Charles and Evelyn Sutton

Date of Brass:
1893
Place:
West Tofts
County:
Norfolk
Country:
Number:
Style:

Description

October 2022

 The attractive Victorian brass commemorating Charles Sutton and one of his three sons is to be found in the church of St Mary in what had been, until it was evacuated in 1944, the village of West Tofts in the Norfolk Brecklands. The land was needed for training the troops who were to invade Normandy later that year, and remains a battle area to this day, the Stanford Training Area (STANTA). West Tofts and the other villages that lay within in it are wholly deserted. The church has been brought back into occasional use.

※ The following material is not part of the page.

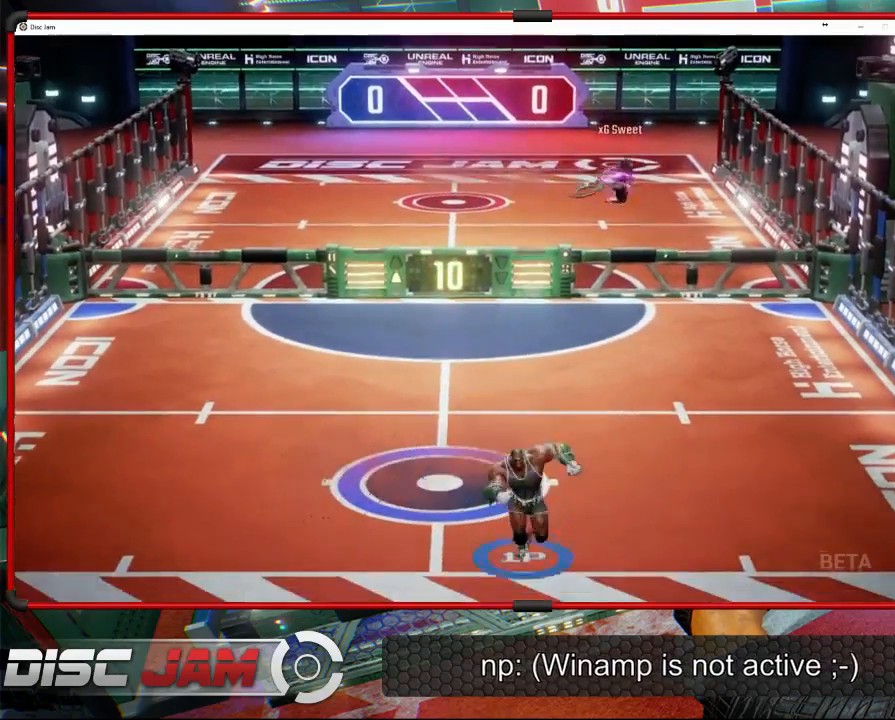
{"buttons": [], "left_stick": "up-left", "events": [[67, "left_stick", "center"], [367, "left_stick", "up-left"]]}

West Tofts Hall and its estate was bought around 1830 by Sir Richard Sutton, the second baronet, a very wealthy man. He already owned nearby Lynford Hall, which he had remodelled in 1828. Charles, his ninth child and fourth son, had been born on 16 August 1823 in Lincolnshire, and was soon followed by Augustus, born 13 January 1825. Augustus took Holy Orders and was rector of West Tofts from 1849 until his death in 1885. The Sutton chapel in the church is off the chancel that was rebuilt by A W N Pugin for Augustus, a rich man in his own right, and sumptuously decorated. The chapel, built 1845-6, is to the memory of Jane Mary Sutton, died 1842, whose monument it contains. The glass is mainly by Hardman of Birmingham, Pugin’s preferred supplier of monumental brasses, but some was painted by Charles Sutton’s youngest brother, the Reverend Frederick Heathcote Sutton.

Charles Sutton was a Captain in the 12th Lancers. He married Alicia Frances Anna Dixie on 10 July 1861 at St James the Less, Thorndike Street, London. They had three sons. Evelyn Willoughby Sutton, the youngest, was born in 1868. After Charles' death Alicia married Major the Honourable Robert Needham on 18 May 1893. Charles and Alicia are buried in Brompton Cemetery, London. Their son Evelyn had departed for India in 1886 and had been promoted to Lieutenant before his death only eighteen months after that of his father.

The brass has an achievement of arms on its upper part, the shield charged with Argent a canton sable (Sutton) impaling Azure, a lion rampant or, a chief of the last (Dixie) below a helmet with the Sutton crest, A wolf’s head erased gules.

The motto ‘Tout jours prest’ is in the border below. The other three sides of the border have an attractive design of oak leaves curling around a stem with Tudor roses in the corners. The inscription occupies the lower half of the plate and reads:

          To the loved memory of Charles

          fourth son of Sir Richard Sutton

          2nd Baronet died 21st Jany 1892 aged 68

          also of Evelyn Willoughby

          youngest son of the above drowned

          in India 25th June 1893 aged 24

It is not clear who was responsible for placing the brass in the church. Perhaps it was Alicia.